Thursday, December 31, 2009

The Dress

This is the dress made for Ethel Ryan for her marriage to Ellis Downing on January 19, 1910, at the Lincoln Christian Church. Check out that waist - 18 inches.

In 1910, as told in an earlier post, Ethel, her two older sisters and her mother were pregnant. Ethel's sister Cora had made the dress. When Cora's daughter was born she cut up the dress to make baby dresses for her daughter. Ethel was not thrilled. Cora said Ethel would not be needing a wedding dress again so what was the big deal. It always rankled but the two remained close until Cora's death less than 14 months before Ethel's.

Saturday, December 26, 2009

How Did You Meet Grandpa?

Sunday, April 14, 1907, was Ethel Ryan's 15th birthday. Although not a member, she went to the dedication of the new Mt. Pulaski Christian Church building with her friend. There was a social. Also at the event was Ellis Downing whose minister ancestors and their family founded several of the Methodist Churches in Logan County and across central Illinois. Ellis enjoyed music and dancing, which the Methodist Church in 1907 did not, so he and his brother were attending the Christian Church. The couple met that day.

Ellis was the second of the four sons of William Nelson and Eliza Sciota Harding Downing, our Lida of prior posts. Ellis' father, who farmed land his family originally settled, had died of typhoid in 1903.

Ethel was the third daughter of Edward Daniel and Lillie Margaret Wood Ryan [see "A Family Affair"]. Teddie was a bricklayer whose ancestors came from Ireland in the 1830s. Both of Lillie's parents were descendants of Abraham Lucas. To be kind, Teddie liked his drink. The families did not know each other, certainly were not in the same social or economic circles. Most would have said the couple had nothing in common.

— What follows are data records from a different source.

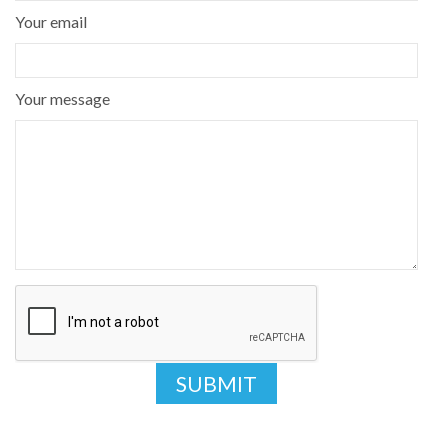
Your email
Your message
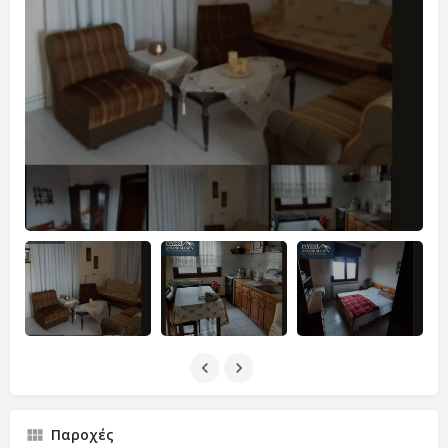
Παροχές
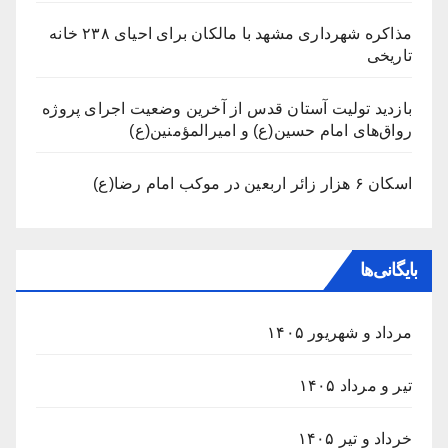
مذاکره شهرداری مشهد با مالکان برای احیای ۲۳۸ خانه
تاریخی
بازدید تولیت آستان قدس از آخرین وضعیت اجرای پروژه
رواق‌های امام حسین(ع) و امیرالمؤمنین(ع)
اسکان ۶ هزار زائر اربعین در موکب امام رضا(ع)
بایگانی‌ها
مرداد و شهریور ۱۴۰۵
تیر و مرداد ۱۴۰۵
خرداد و تیر ۱۴۰۵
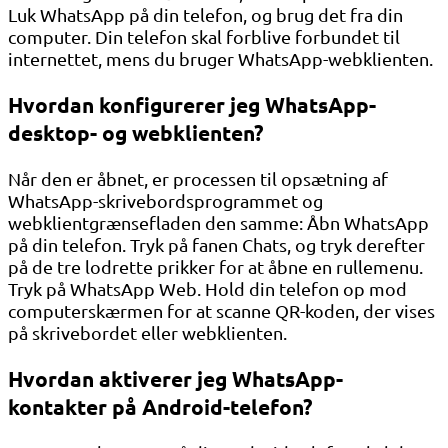
Luk WhatsApp på din telefon, og brug det fra din
computer. Din telefon skal forblive forbundet til
internettet, mens du bruger WhatsApp-webklienten.
Hvordan konfigurerer jeg WhatsApp-
desktop- og webklienten?
Når den er åbnet, er processen til opsætning af
WhatsApp-skrivebordsprogrammet og
webklientgrænsefladen den samme: Åbn WhatsApp
på din telefon. Tryk på fanen Chats, og tryk derefter
på de tre lodrette prikker for at åbne en rullemenu.
Tryk på WhatsApp Web. Hold din telefon op mod
computerskærmen for at scanne QR-koden, der vises
på skrivebordet eller webklienten.
Hvordan aktiverer jeg WhatsApp-
kontakter på Android-telefon?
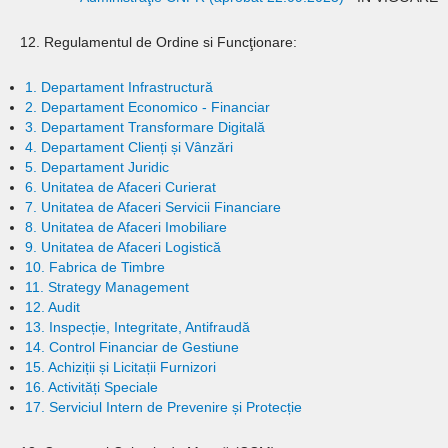
12. Regulamentul de Ordine si Funcţionare:
1. Departament Infrastructură
2. Departament Economico - Financiar
3. Departament Transformare Digitală
4. Departament Clienți și Vânzări
5. Departament Juridic
6. Unitatea de Afaceri Curierat
7. Unitatea de Afaceri Servicii Financiare
8. Unitatea de Afaceri Imobiliare
9. Unitatea de Afaceri Logistică
10. Fabrica de Timbre
11. Strategy Management
12. Audit
13. Inspecție, Integritate, Antifraudă
14. Control Financiar de Gestiune
15. Achiziții și Licitații Furnizori
16. Activități Speciale
17. Serviciul Intern de Prevenire și Protecție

Ellis' older brother Clarence was dating Lena Drake. Her stepfather was Charles Brooker. The Brookers lived half a mile west of the Downing household. The families were friends and the couple seemed well suited.

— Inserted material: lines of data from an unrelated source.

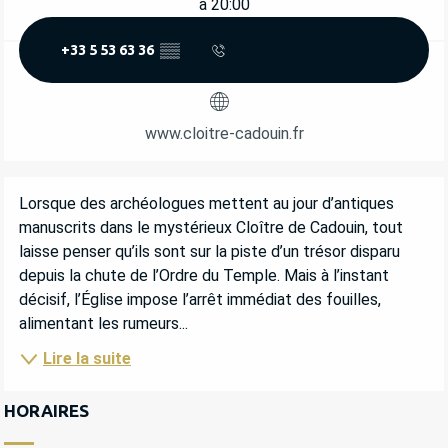
à 20:00
+33 5 53 63 36
▒▒
www.cloitre-cadouin.fr
DESCRIPTION
Lorsque des archéologues mettent au jour d’antiques 
manuscrits dans le mystérieux Cloître de Cadouin, tout 
laisse penser qu’ils sont sur la piste d’un trésor disparu 
depuis la chute de l’Ordre du Temple. Mais à l’instant 
décisif, l’Église impose l’arrêt immédiat des fouilles, 
alimentant les rumeurs...
Lire la suite
HORAIRES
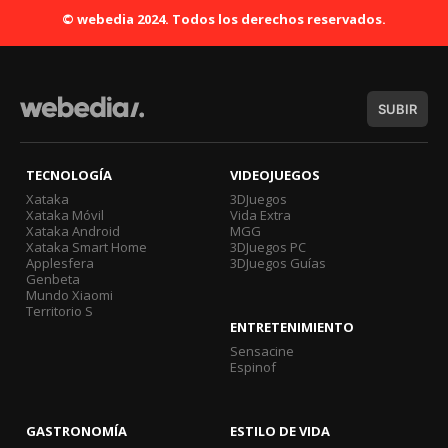
© webedia 2024. Todos los derechos reservados.
SUBIR
TECNOLOGÍA
VIDEOJUEGOS
Xataka
3DJuegos
Xataka Móvil
Vida Extra
Xataka Android
MGG
Xataka Smart Home
3DJuegos PC
Applesfera
3DJuegos Guías
Genbeta
Mundo Xiaomi
Territorio S
ENTRETENIMIENTO
Sensacine
Espinof
GASTRONOMÍA
ESTILO DE VIDA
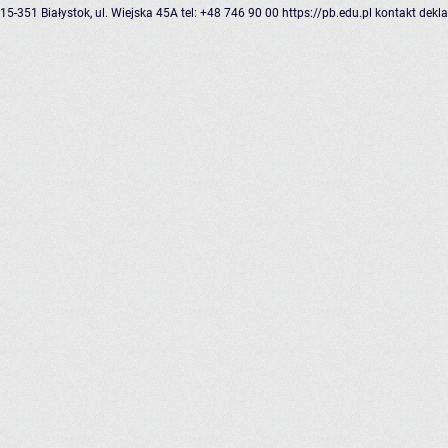
15-351 Białystok, ul. Wiejska 45A
tel: +48 746 90 00
https://pb.edu.pl
kontakt
dekla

Eventually the talk to turned to marriage and it seemed natural to have a double wedding. Lena could afford a wedding. Ethel could not. In order to have the double wedding Ellis paid for Ethel's dress. The couples, joined by their mothers, went by horse and buggy to Lincoln on January 19, 1910, where they were married at the Lincoln Christian Church. Both couples settled down to farming.

Ellis and Ethel had five children. She died on January 8, 1975, 11 days short of the couple's 65th wedding anniversary. Ellis wrote his family story to be placed in the cornerstone of the new sanctuary of the Mt Pulaski Christian Church, starting with the story of their meeting in 1907. He witnessed the dedication of that new sanctuary in 1977 and died on June 28, 1978.

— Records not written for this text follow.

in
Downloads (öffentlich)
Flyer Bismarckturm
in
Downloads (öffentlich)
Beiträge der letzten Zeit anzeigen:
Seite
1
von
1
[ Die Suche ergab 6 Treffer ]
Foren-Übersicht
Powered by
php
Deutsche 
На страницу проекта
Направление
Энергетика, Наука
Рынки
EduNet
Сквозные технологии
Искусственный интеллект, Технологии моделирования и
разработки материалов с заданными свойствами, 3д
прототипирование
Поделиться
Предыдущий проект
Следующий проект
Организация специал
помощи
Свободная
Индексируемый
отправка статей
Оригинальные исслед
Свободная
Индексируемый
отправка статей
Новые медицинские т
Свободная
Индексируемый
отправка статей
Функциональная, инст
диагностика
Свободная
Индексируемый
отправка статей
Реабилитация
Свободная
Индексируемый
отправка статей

Clarence and Lena had one son, Darwin. They eventually divorced. One September day in 1942 Clarence showed up at Ellis and Ethel's' home and said he felt ill. They put him to bed and called the doctor but Clarence died on September 28, 1942. Lena died in October of 1985.

Friday, December 18, 2009

Identifying Photos Revisited

I got involved in revising my file system, going to Network Attached Storage and installing Windows 7. The last required a clean install and a reinstall of all programs. Thus I downloaded the last version of Picasa which is 3.6. I turned it loose on my pictures in their new location. This time I was able to do with an unattended laptop that I didn't need for the day so it was allowed to do its work uninterrupted.

The latest version seems faster and also seems more adept at facial recognition. It has identified nearly 7,000 faces and identified about 100 people who are in multiple pictures. It has found the younger version of people I only knew as old and, upon inspection, has been right most of the time. It thinks at times my sister might be me and makes other interesting family connections, my niece in a close up and my grandfather for example. I don't see the resemblance but it must be there.

Some of those 7,000 faces are people who happened to be in the picture, maybe in the background. You can tell Picasa to ignore those. Some are part of historical group pictures I own but cannot identify. Why my grandmother had them if there are no relatives in them escapes me so I continue to look.

I have been able to identify about 700 of the 7,000. Some are relatives I never met, knew or even heard of. Some are children of friends of my mother or grandparents that I never knew. When I have a rough time frame and perhaps a last name and location I have posted the information to boards and lists, so far without success.

I have enlisted extended family in identifying the pictures. I don't understand why people get possessive about pictures. Scan them, share with all, get help with the identification. I'm not one who has to own the original but even if you feel you must you can still scan them and share.

We say we should have ask these questions, identified these pictures, etc. when the older generations were still here and yet we aren't doing it for future generations.

I'll get off the soapbox now but considering making scanning and identifying your photos, old and newer, a New Year's resolution.